▶ **Pasaje citado**
+++++

Actualmente, la única función de esa cruz es perseguir suelistas, prender fuego a los ocupas, increpar a los pordioseros y arrojar a los inmigrantes al río con una catapulta de madera, o bien ponerles trajes militares de camuflaje para que sean invisibles para los pijos que vienen por la copa América (Pero no a los francotiradores, que como todo el mundo sabe, cuentan en la actualidad con miras telescópicas guiadas por rayos láser). Lo de las labores altruistas es ya mera propaganda.

Eso después de estar 25 minutos atrapado en la nueva estación de tranvía, esperando un enlace en la nova estasió de Marítim-Serrería. Y menos mal, como se dijo hasta la saciedad durante la inauguración de esa estación, que era un enlace inmediato y no había esperas. El segundo tren estaba ya preparado cuando llegaba el anterior, cambiabas en un segundo y te ibas enseguida.

+++++

Extractos del conjunto de datos:

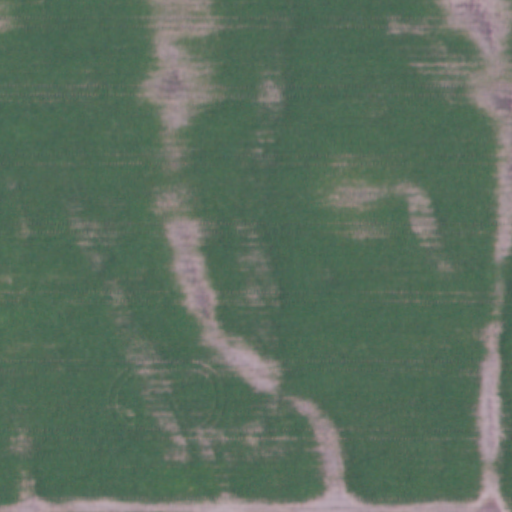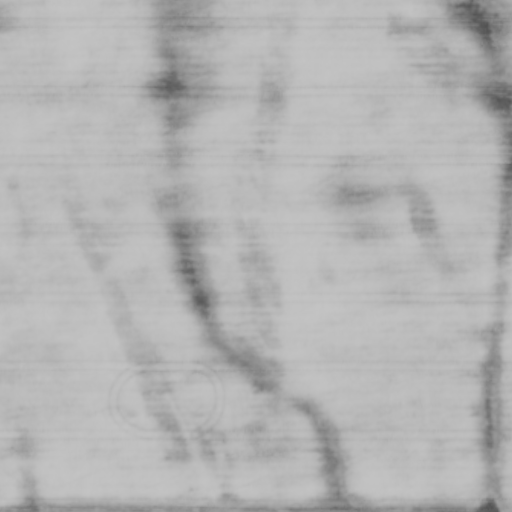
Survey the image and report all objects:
crop: (256, 256)
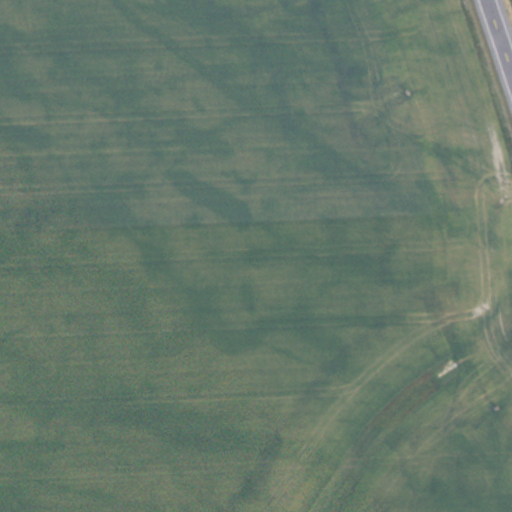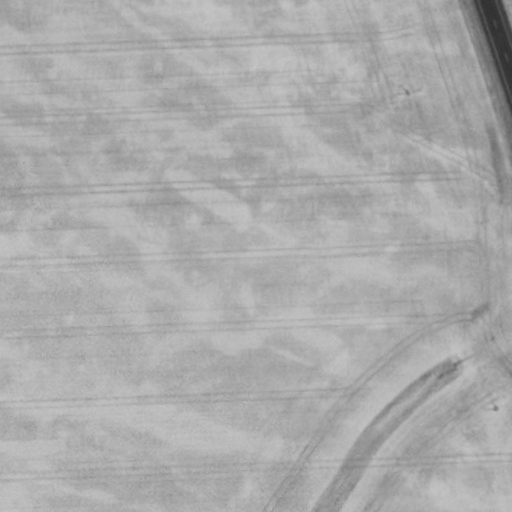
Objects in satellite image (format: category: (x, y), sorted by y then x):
road: (500, 35)
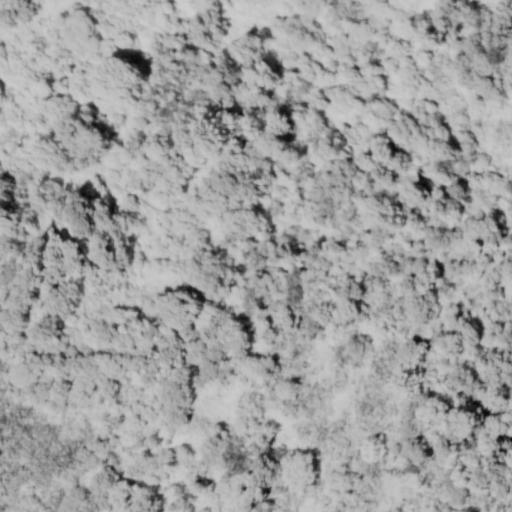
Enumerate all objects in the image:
road: (147, 136)
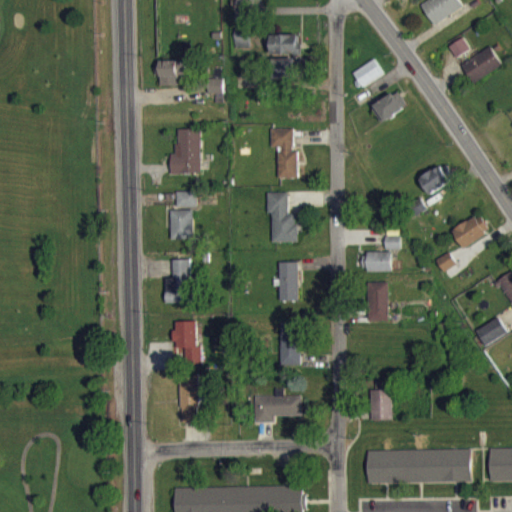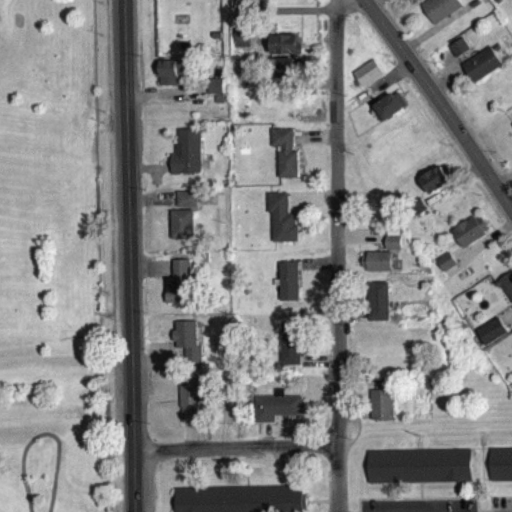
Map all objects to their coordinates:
building: (440, 8)
building: (442, 14)
building: (242, 37)
building: (283, 43)
building: (243, 45)
building: (460, 47)
building: (285, 53)
building: (460, 56)
building: (481, 63)
building: (170, 71)
building: (369, 73)
building: (482, 73)
building: (286, 77)
building: (173, 81)
building: (368, 81)
building: (216, 85)
building: (216, 94)
road: (439, 103)
building: (389, 105)
building: (390, 115)
building: (187, 152)
building: (285, 152)
building: (188, 161)
building: (286, 161)
park: (40, 167)
building: (437, 177)
building: (438, 187)
building: (187, 198)
building: (418, 206)
building: (188, 207)
building: (282, 218)
road: (337, 221)
building: (182, 223)
building: (283, 227)
building: (470, 231)
building: (184, 233)
building: (472, 239)
building: (393, 242)
building: (394, 248)
road: (128, 255)
park: (52, 260)
building: (379, 260)
building: (446, 262)
building: (378, 270)
building: (447, 270)
building: (288, 281)
building: (181, 282)
building: (506, 283)
building: (290, 290)
building: (181, 291)
building: (507, 293)
building: (378, 302)
building: (380, 310)
building: (492, 331)
building: (493, 340)
building: (188, 341)
building: (291, 343)
building: (190, 349)
building: (292, 352)
building: (191, 396)
building: (382, 404)
building: (278, 406)
building: (191, 408)
building: (383, 413)
building: (279, 415)
road: (235, 446)
park: (50, 459)
building: (502, 463)
building: (421, 466)
building: (502, 473)
building: (422, 475)
road: (336, 477)
building: (240, 499)
building: (244, 503)
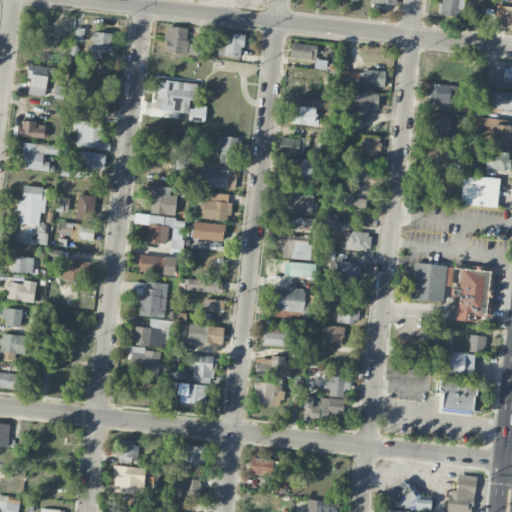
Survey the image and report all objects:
building: (451, 7)
building: (503, 16)
road: (301, 21)
building: (176, 39)
building: (99, 44)
building: (230, 44)
building: (194, 50)
building: (302, 51)
road: (5, 53)
building: (507, 73)
building: (95, 74)
building: (373, 77)
building: (38, 78)
building: (350, 78)
building: (442, 93)
building: (175, 95)
building: (499, 99)
building: (364, 102)
building: (94, 103)
building: (303, 111)
building: (439, 127)
building: (31, 129)
building: (88, 133)
building: (491, 133)
building: (369, 144)
building: (165, 145)
building: (291, 145)
building: (229, 147)
building: (434, 153)
building: (37, 155)
building: (89, 159)
building: (497, 160)
building: (299, 169)
building: (213, 178)
building: (479, 191)
building: (348, 199)
building: (162, 200)
building: (297, 201)
building: (31, 204)
building: (85, 206)
building: (216, 207)
road: (452, 217)
building: (329, 221)
building: (300, 222)
building: (159, 227)
building: (77, 230)
building: (207, 230)
building: (40, 233)
building: (357, 240)
building: (294, 246)
road: (450, 246)
road: (115, 256)
road: (251, 256)
road: (387, 256)
building: (20, 264)
building: (156, 264)
building: (299, 269)
building: (76, 271)
building: (346, 271)
building: (428, 281)
building: (202, 285)
building: (20, 290)
building: (471, 295)
building: (150, 298)
building: (291, 300)
building: (213, 304)
road: (417, 310)
building: (347, 314)
building: (12, 317)
building: (203, 333)
building: (333, 334)
building: (277, 335)
building: (149, 337)
building: (476, 343)
building: (12, 345)
building: (144, 360)
building: (459, 365)
building: (273, 366)
building: (178, 375)
building: (11, 380)
road: (398, 381)
building: (336, 384)
building: (191, 392)
building: (268, 393)
building: (458, 397)
building: (320, 408)
road: (441, 417)
road: (255, 432)
building: (4, 434)
building: (128, 451)
building: (189, 454)
building: (260, 466)
building: (127, 479)
road: (437, 483)
building: (189, 487)
building: (461, 494)
building: (406, 498)
building: (9, 503)
building: (320, 506)
building: (50, 510)
building: (395, 510)
building: (121, 511)
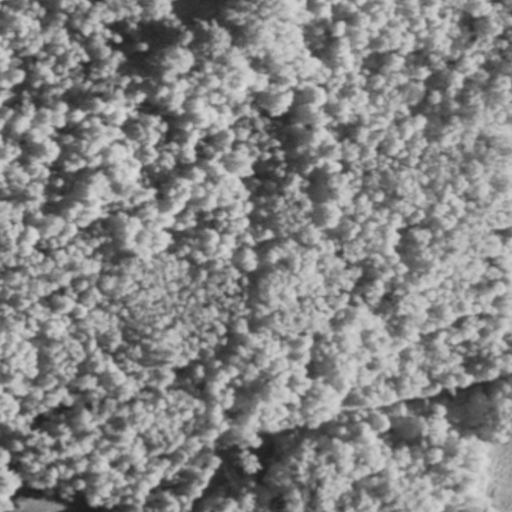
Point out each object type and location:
road: (254, 488)
building: (25, 490)
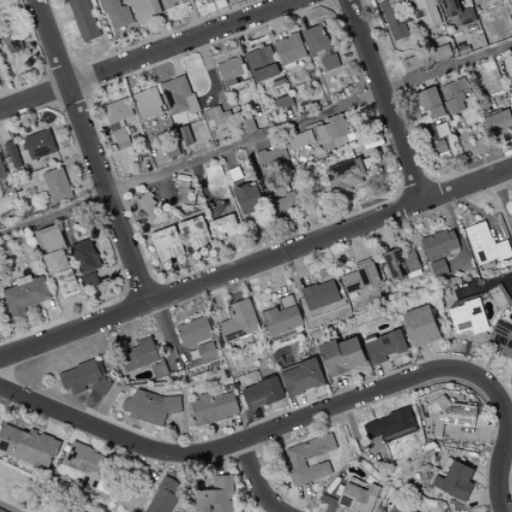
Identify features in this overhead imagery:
building: (197, 0)
building: (481, 1)
building: (171, 3)
building: (145, 10)
building: (427, 13)
building: (456, 14)
building: (116, 15)
building: (395, 18)
building: (83, 20)
building: (317, 42)
building: (290, 50)
building: (439, 54)
road: (149, 55)
building: (330, 63)
building: (412, 64)
building: (262, 65)
road: (447, 67)
building: (508, 67)
building: (231, 71)
building: (179, 96)
building: (456, 97)
road: (386, 100)
building: (283, 102)
building: (148, 103)
building: (429, 103)
building: (117, 113)
building: (216, 119)
building: (498, 123)
building: (334, 132)
building: (186, 137)
building: (122, 139)
building: (299, 141)
road: (246, 144)
building: (39, 145)
road: (93, 152)
building: (12, 155)
building: (272, 159)
building: (2, 171)
building: (351, 175)
building: (57, 186)
road: (504, 196)
building: (248, 198)
building: (284, 205)
road: (55, 215)
building: (225, 228)
building: (194, 235)
building: (167, 244)
building: (440, 244)
building: (486, 246)
building: (57, 261)
building: (86, 263)
building: (401, 263)
road: (256, 264)
building: (439, 269)
building: (361, 279)
building: (320, 295)
building: (27, 296)
building: (283, 317)
building: (468, 318)
building: (239, 322)
building: (422, 327)
building: (195, 332)
building: (384, 348)
building: (206, 352)
building: (139, 356)
building: (342, 356)
building: (85, 378)
building: (302, 378)
road: (392, 387)
building: (263, 394)
building: (150, 407)
building: (214, 408)
building: (448, 417)
building: (391, 426)
road: (119, 435)
building: (28, 447)
building: (309, 460)
building: (88, 466)
building: (455, 482)
building: (164, 496)
building: (215, 496)
building: (358, 498)
road: (8, 507)
building: (401, 509)
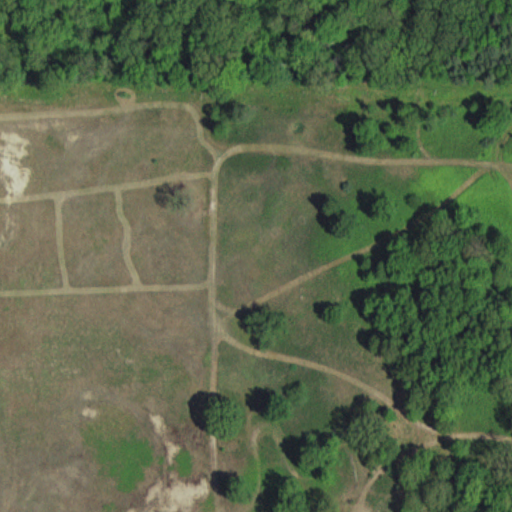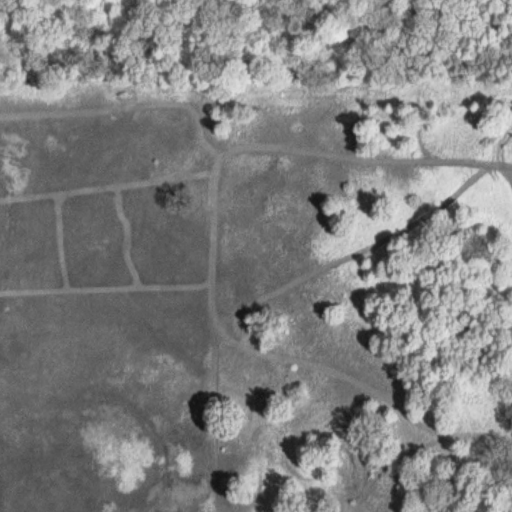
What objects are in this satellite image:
road: (478, 485)
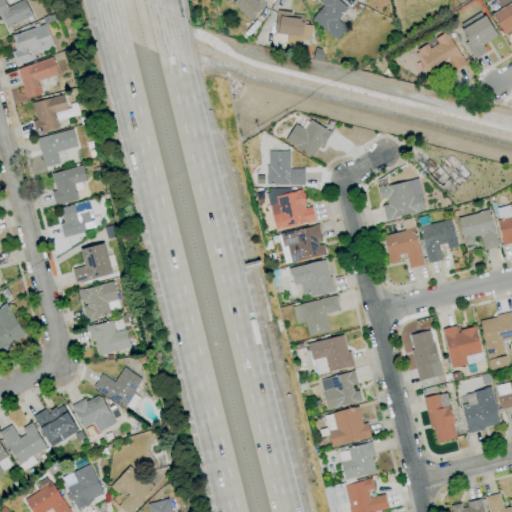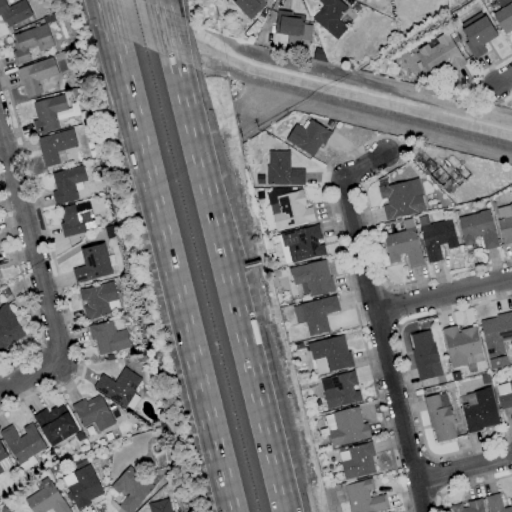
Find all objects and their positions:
building: (247, 7)
building: (13, 12)
building: (13, 13)
building: (503, 15)
building: (329, 17)
building: (291, 27)
building: (475, 33)
building: (30, 43)
building: (29, 44)
building: (439, 54)
building: (34, 75)
building: (36, 75)
road: (505, 78)
road: (373, 85)
building: (67, 112)
building: (46, 113)
building: (47, 113)
road: (401, 131)
building: (306, 137)
building: (54, 146)
building: (55, 147)
road: (392, 165)
building: (281, 170)
building: (65, 184)
building: (67, 184)
building: (400, 199)
building: (288, 210)
building: (75, 218)
building: (76, 219)
building: (504, 221)
building: (476, 229)
building: (435, 239)
building: (300, 244)
road: (29, 245)
building: (402, 247)
road: (160, 256)
road: (229, 256)
building: (91, 264)
building: (91, 264)
road: (54, 266)
building: (310, 278)
building: (5, 293)
road: (25, 293)
road: (443, 298)
building: (96, 300)
building: (97, 300)
road: (393, 308)
building: (314, 314)
road: (376, 320)
building: (8, 328)
building: (8, 329)
building: (106, 337)
building: (108, 338)
building: (495, 338)
building: (461, 346)
building: (329, 352)
building: (422, 354)
road: (29, 377)
building: (118, 387)
building: (118, 388)
building: (339, 390)
building: (503, 394)
building: (478, 410)
building: (92, 413)
building: (93, 413)
building: (438, 418)
building: (54, 424)
building: (55, 425)
building: (344, 426)
building: (22, 442)
building: (21, 444)
building: (2, 455)
building: (3, 461)
building: (355, 461)
road: (473, 465)
building: (53, 468)
road: (464, 468)
road: (434, 476)
building: (83, 486)
building: (83, 487)
building: (129, 489)
building: (131, 489)
building: (355, 497)
building: (44, 498)
building: (45, 499)
building: (496, 504)
building: (159, 506)
building: (159, 506)
building: (467, 506)
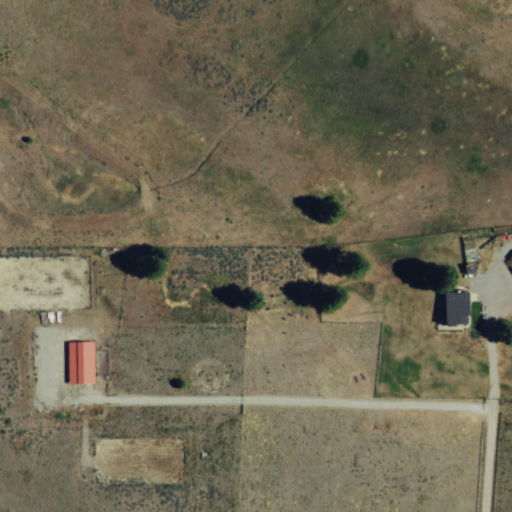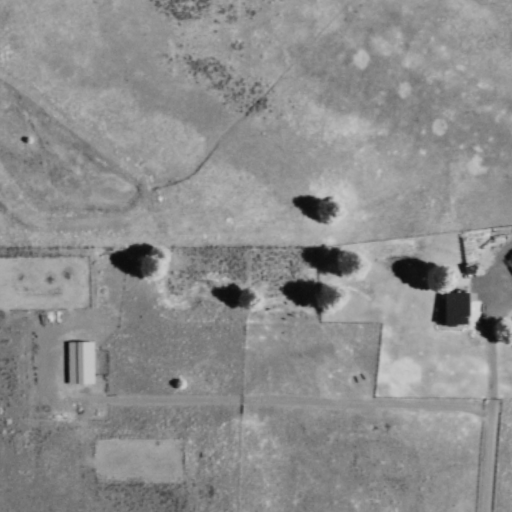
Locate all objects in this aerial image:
crop: (256, 256)
building: (508, 260)
building: (452, 306)
building: (77, 361)
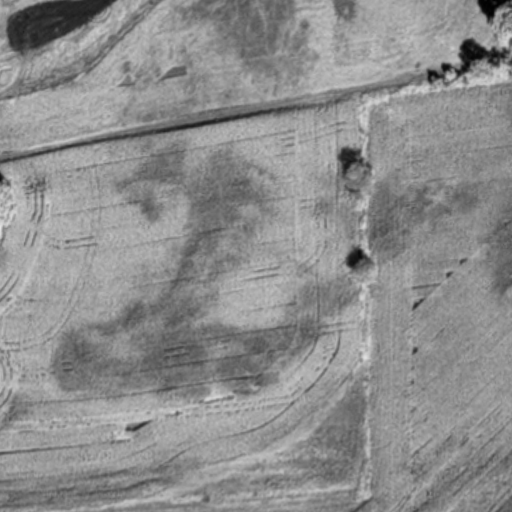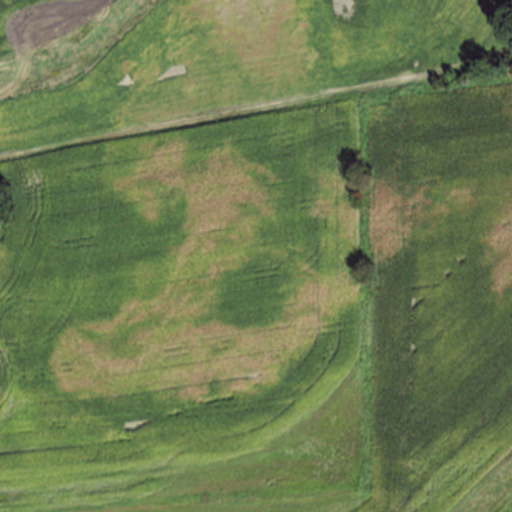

+++++

▶ **Orden de trabajo**
Copia completo el pasaje citado de arriba, sin cambiar ni una palabra.

▶ **Respuesta al problema**
Actualmente, la única función de esa cruz es perseguir suelistas, prender fuego a los ocupas, increpar a los pordioseros y arrojar a los inmigrantes al río con una catapulta de madera, o bien ponerles trajes militares de camuflaje para que sean invisibles para los pijos que vienen por la copa América (Pero no a los francotiradores, que como todo el mundo sabe, cuentan en la actualidad con miras telescópicas guiadas por rayos láser). Lo de las labores altruistas es ya mera propaganda.

Eso después de estar 25 minutos atrapado en la nueva estación de tranvía, esperando un enlace en la nova estasió de Marítim-Serrería. Y menos mal, como se dijo hasta la saciedad durante la inauguración de esa estación, que era un enlace inmediato y no había esperas. El segundo tren estaba ya preparado cuando llegaba el anterior, cambiabas en un segundo y te ibas enseguida.